Dynamic Sleep Architecture Revealed: Sleep Auditory Evoked Potentials from N100 to P900

Abstract

Background: The research landscape in sleep is currently shifting toward minute changes in brain functioning during different stages. This fine approach necessitates a dynamic assessment as in the case of electrophysiology. The present study aimed to investigate brain responsiveness during different stages and times of nocturnal sleep using auditory evoked potentials (AEPs). Materials and Methods: Sleep recordings of 18 volunteer subjects were analyzed. During sleep recordings, auditory stimuli were presented in the ear channels. Sleep stages were scored according to the American Academy of Sleep Medicine system. AEPs were analyzed in nonrapid eye movement sleep stages. Alterations of N100, P200, N300, P450, N550, and P900 waveforms were investigated in the first and second halves of sleep duration. Results: N100 amplitude was higher in light sleep, both in the first and the second halves of the night (sleep duration). The amplitude of P900 was higher in the deep sleep stage in both halves.
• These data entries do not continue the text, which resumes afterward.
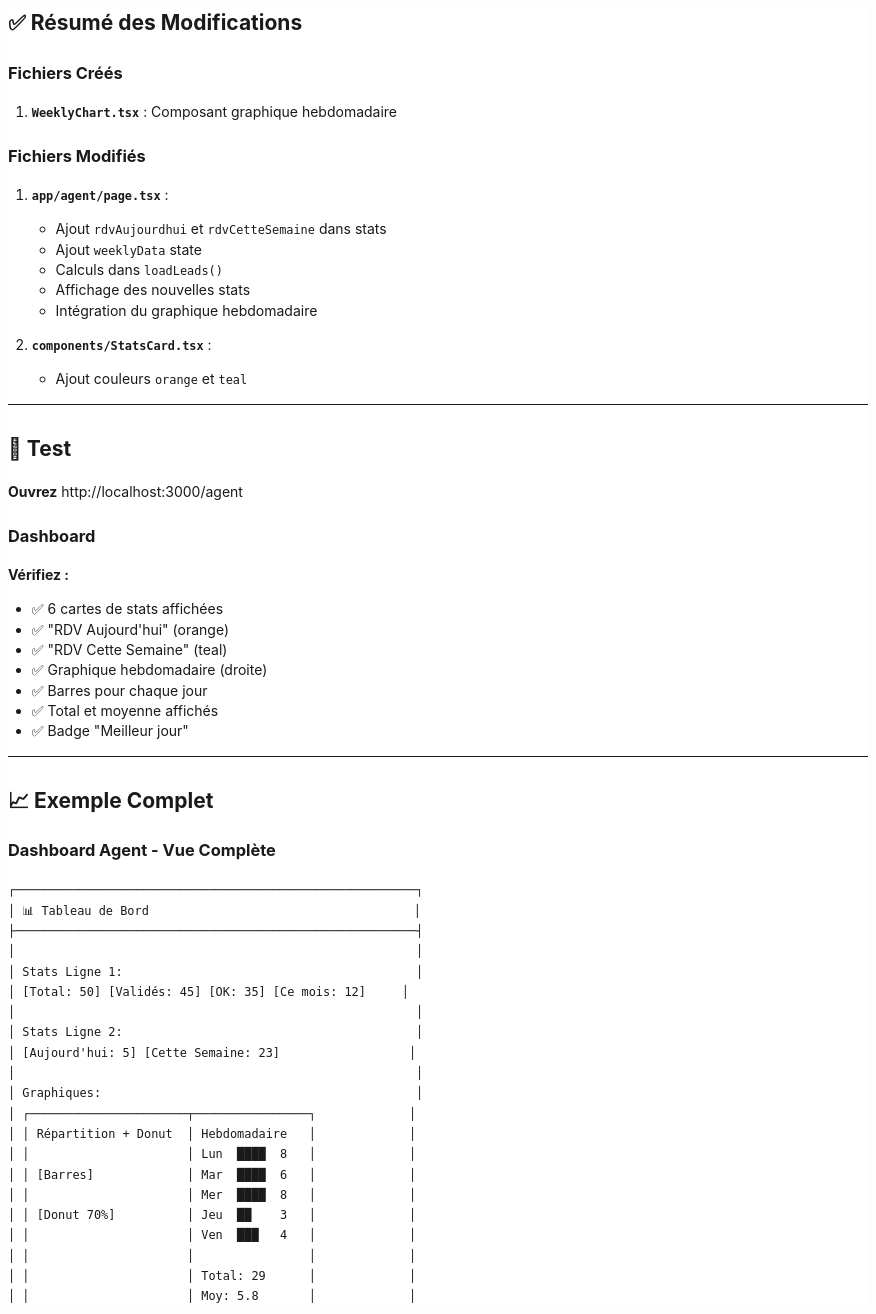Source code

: 
## ✅ Résumé des Modifications

### Fichiers Créés

1. **`WeeklyChart.tsx`** : Composant graphique hebdomadaire

### Fichiers Modifiés

1. **`app/agent/page.tsx`** :
   - Ajout `rdvAujourdhui` et `rdvCetteSemaine` dans stats
   - Ajout `weeklyData` state
   - Calculs dans `loadLeads()`
   - Affichage des nouvelles stats
   - Intégration du graphique hebdomadaire

2. **`components/StatsCard.tsx`** :
   - Ajout couleurs `orange` et `teal`

---

## 🚀 Test

**Ouvrez** http://localhost:3000/agent

### Dashboard

**Vérifiez :**
- ✅ 6 cartes de stats affichées
- ✅ "RDV Aujourd'hui" (orange)
- ✅ "RDV Cette Semaine" (teal)
- ✅ Graphique hebdomadaire (droite)
- ✅ Barres pour chaque jour
- ✅ Total et moyenne affichés
- ✅ Badge "Meilleur jour"

---

## 📈 Exemple Complet

### Dashboard Agent - Vue Complète

```
┌────────────────────────────────────────────────────────┐
│ 📊 Tableau de Bord                                     │
├────────────────────────────────────────────────────────┤
│                                                        │
│ Stats Ligne 1:                                         │
│ [Total: 50] [Validés: 45] [OK: 35] [Ce mois: 12]     │
│                                                        │
│ Stats Ligne 2:                                         │
│ [Aujourd'hui: 5] [Cette Semaine: 23]                  │
│                                                        │
│ Graphiques:                                            │
│ ┌──────────────────────┬────────────────┐             │
│ │ Répartition + Donut  │ Hebdomadaire   │             │
│ │                      │ Lun  ████  8   │             │
│ │ [Barres]             │ Mar  ████  6   │             │
│ │                      │ Mer  ████  8   │             │
│ │ [Donut 70%]          │ Jeu  ██    3   │             │
│ │                      │ Ven  ███   4   │             │
│ │                      │                │             │
│ │                      │ Total: 29      │             │
│ │                      │ Moy: 5.8       │             │
```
Significant amplitude reductions were found in N100, P200, P450, and P900 in the second half of the sleep. Conclusions: The changes found suggest that they are related to the dynamics of sensory processing to maintain functional sleep. The findings of the present study emphasize that in the course of sleep, both the proportions of sleep stages and the microarchitecture within the stages alter between the first and second halves of sleep.